◆ About this exercise ◆
Count the lines below that contain "padding". Answer with the number alone.

◆ Source records ◆
—————

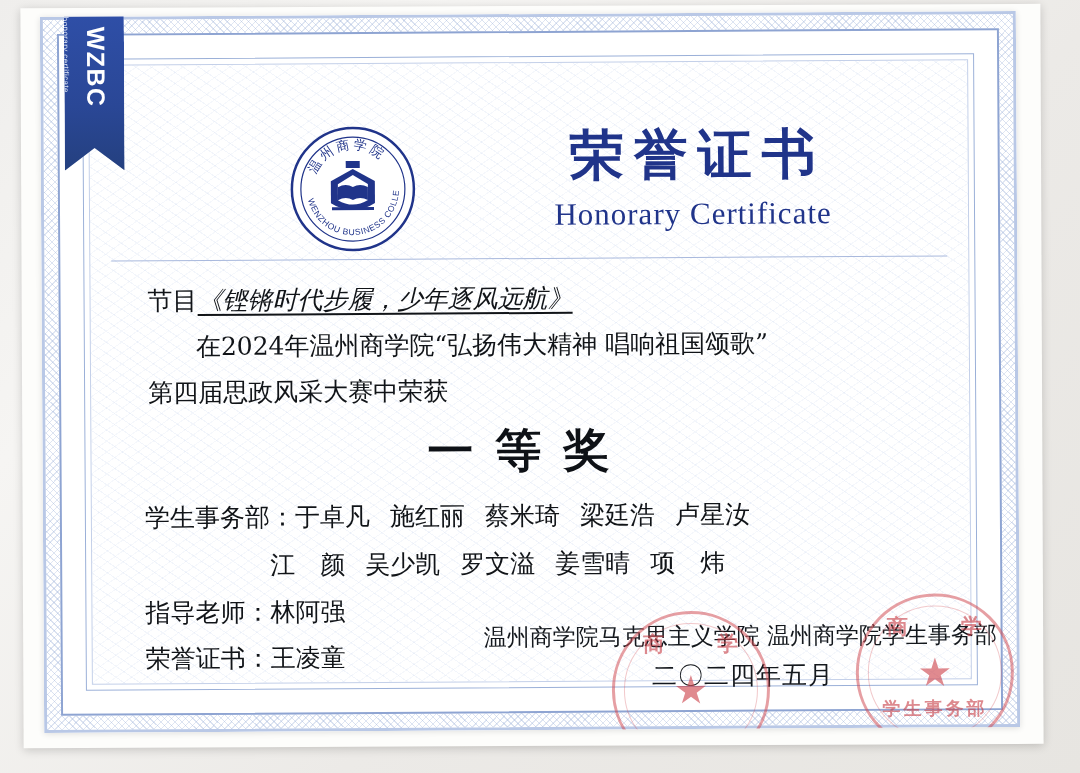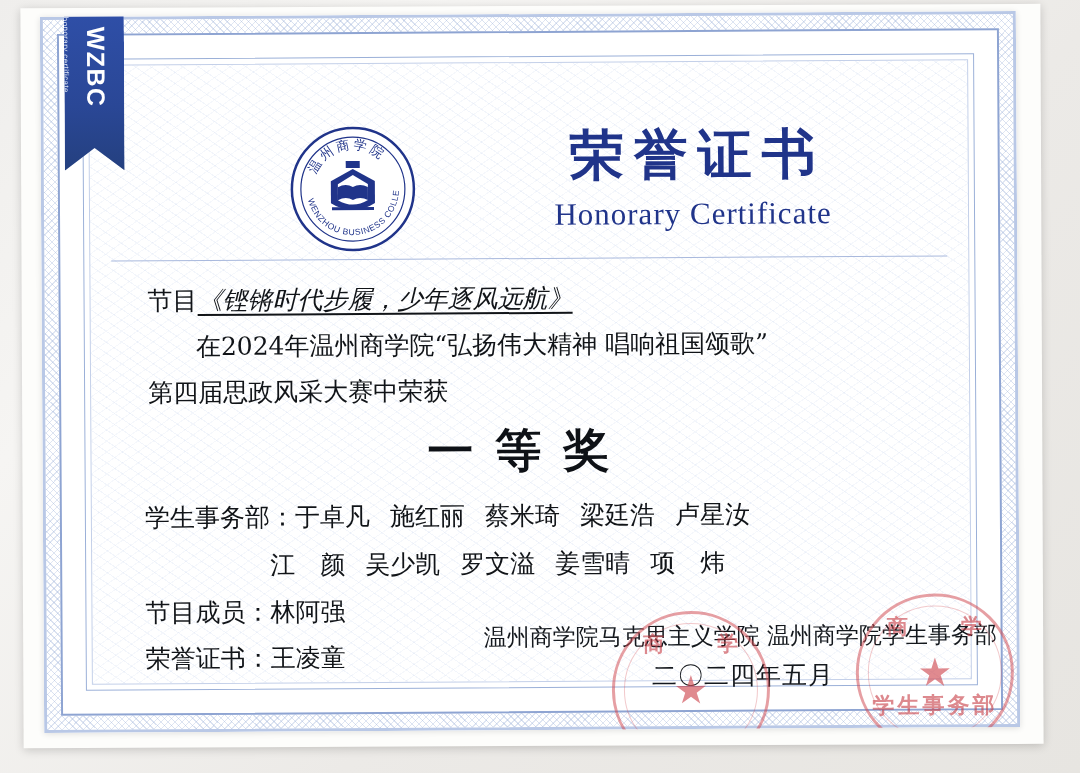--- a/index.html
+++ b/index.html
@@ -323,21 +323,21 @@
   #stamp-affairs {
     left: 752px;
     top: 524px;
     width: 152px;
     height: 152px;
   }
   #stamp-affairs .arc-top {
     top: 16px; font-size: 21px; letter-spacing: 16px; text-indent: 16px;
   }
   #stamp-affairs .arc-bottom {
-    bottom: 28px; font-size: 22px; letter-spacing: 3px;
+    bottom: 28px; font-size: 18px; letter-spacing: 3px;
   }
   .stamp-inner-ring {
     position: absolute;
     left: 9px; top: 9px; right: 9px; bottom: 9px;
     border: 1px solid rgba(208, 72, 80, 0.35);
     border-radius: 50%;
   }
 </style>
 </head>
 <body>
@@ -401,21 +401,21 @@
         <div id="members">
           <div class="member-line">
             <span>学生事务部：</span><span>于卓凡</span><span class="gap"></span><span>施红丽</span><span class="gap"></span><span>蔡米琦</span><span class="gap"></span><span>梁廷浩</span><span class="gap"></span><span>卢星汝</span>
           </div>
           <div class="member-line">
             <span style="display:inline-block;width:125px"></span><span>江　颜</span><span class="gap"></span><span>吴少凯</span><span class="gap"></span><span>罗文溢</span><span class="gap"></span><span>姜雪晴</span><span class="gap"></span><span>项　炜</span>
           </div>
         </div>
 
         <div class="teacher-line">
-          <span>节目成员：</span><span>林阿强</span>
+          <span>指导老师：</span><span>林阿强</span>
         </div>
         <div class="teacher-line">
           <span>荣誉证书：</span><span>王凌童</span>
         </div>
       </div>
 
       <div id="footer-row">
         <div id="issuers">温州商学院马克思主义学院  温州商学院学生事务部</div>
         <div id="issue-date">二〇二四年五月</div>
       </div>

—————

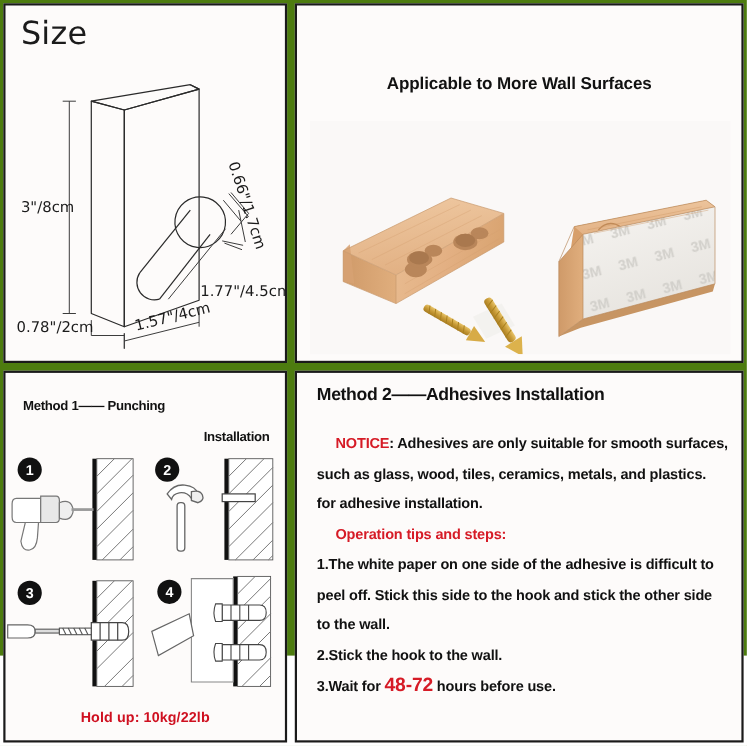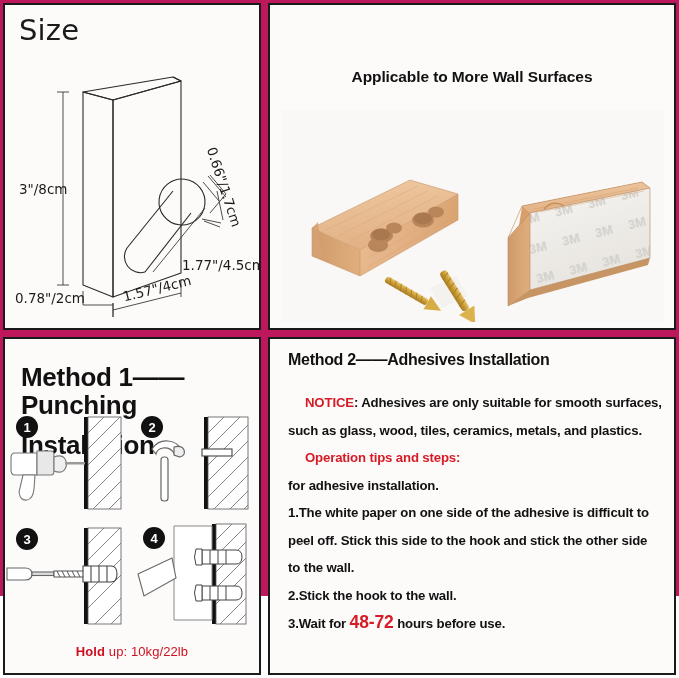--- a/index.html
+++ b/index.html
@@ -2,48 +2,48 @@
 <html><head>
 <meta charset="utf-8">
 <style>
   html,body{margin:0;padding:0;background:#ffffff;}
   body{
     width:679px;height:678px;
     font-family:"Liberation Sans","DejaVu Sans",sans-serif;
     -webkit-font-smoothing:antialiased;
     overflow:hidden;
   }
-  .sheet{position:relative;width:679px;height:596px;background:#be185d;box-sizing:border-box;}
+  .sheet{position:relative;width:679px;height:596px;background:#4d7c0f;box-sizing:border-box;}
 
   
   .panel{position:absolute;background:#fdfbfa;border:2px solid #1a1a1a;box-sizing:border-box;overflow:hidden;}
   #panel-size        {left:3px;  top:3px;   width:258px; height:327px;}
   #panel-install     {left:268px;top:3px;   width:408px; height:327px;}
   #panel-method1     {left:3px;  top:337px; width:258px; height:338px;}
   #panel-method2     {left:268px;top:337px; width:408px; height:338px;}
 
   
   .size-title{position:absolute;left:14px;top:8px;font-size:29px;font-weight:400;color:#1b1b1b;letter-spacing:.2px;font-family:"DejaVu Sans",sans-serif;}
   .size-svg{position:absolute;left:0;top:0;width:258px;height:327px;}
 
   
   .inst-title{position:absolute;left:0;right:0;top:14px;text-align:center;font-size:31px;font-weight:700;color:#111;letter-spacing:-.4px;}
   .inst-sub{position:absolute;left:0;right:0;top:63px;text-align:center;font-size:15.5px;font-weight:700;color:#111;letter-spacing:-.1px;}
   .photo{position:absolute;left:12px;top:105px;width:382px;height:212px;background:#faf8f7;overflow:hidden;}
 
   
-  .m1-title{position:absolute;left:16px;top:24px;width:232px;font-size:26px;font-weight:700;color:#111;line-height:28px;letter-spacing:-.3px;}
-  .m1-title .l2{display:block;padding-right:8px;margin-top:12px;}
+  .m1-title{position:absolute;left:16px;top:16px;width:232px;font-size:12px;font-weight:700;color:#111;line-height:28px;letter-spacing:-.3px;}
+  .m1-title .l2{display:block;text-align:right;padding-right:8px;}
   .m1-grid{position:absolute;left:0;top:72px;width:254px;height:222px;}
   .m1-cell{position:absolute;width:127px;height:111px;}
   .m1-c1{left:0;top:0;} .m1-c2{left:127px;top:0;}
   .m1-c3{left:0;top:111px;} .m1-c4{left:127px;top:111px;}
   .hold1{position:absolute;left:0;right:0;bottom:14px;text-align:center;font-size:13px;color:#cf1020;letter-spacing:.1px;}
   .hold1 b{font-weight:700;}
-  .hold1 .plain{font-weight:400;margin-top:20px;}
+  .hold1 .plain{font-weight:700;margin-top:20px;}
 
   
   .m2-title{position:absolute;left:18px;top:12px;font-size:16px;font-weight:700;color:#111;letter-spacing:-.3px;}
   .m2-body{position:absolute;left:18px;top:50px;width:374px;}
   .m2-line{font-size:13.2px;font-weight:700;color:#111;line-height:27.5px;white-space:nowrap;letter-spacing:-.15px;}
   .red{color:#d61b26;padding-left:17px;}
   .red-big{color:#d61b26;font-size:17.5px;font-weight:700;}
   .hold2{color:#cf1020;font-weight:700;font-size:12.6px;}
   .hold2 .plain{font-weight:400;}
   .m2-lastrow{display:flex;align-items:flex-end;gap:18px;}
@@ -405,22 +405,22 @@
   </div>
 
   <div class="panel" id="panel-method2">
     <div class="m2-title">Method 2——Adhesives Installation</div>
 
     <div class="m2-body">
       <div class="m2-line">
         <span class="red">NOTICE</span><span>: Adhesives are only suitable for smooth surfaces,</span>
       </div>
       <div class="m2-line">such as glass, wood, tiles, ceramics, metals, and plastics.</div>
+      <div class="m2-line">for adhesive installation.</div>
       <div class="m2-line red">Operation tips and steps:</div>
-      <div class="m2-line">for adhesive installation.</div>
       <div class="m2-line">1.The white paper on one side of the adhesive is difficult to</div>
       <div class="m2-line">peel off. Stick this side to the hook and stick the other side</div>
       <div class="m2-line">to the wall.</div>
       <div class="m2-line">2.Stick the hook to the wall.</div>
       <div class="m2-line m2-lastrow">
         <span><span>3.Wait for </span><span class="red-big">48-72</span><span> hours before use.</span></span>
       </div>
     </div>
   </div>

—————

◆ Task solution ◆
4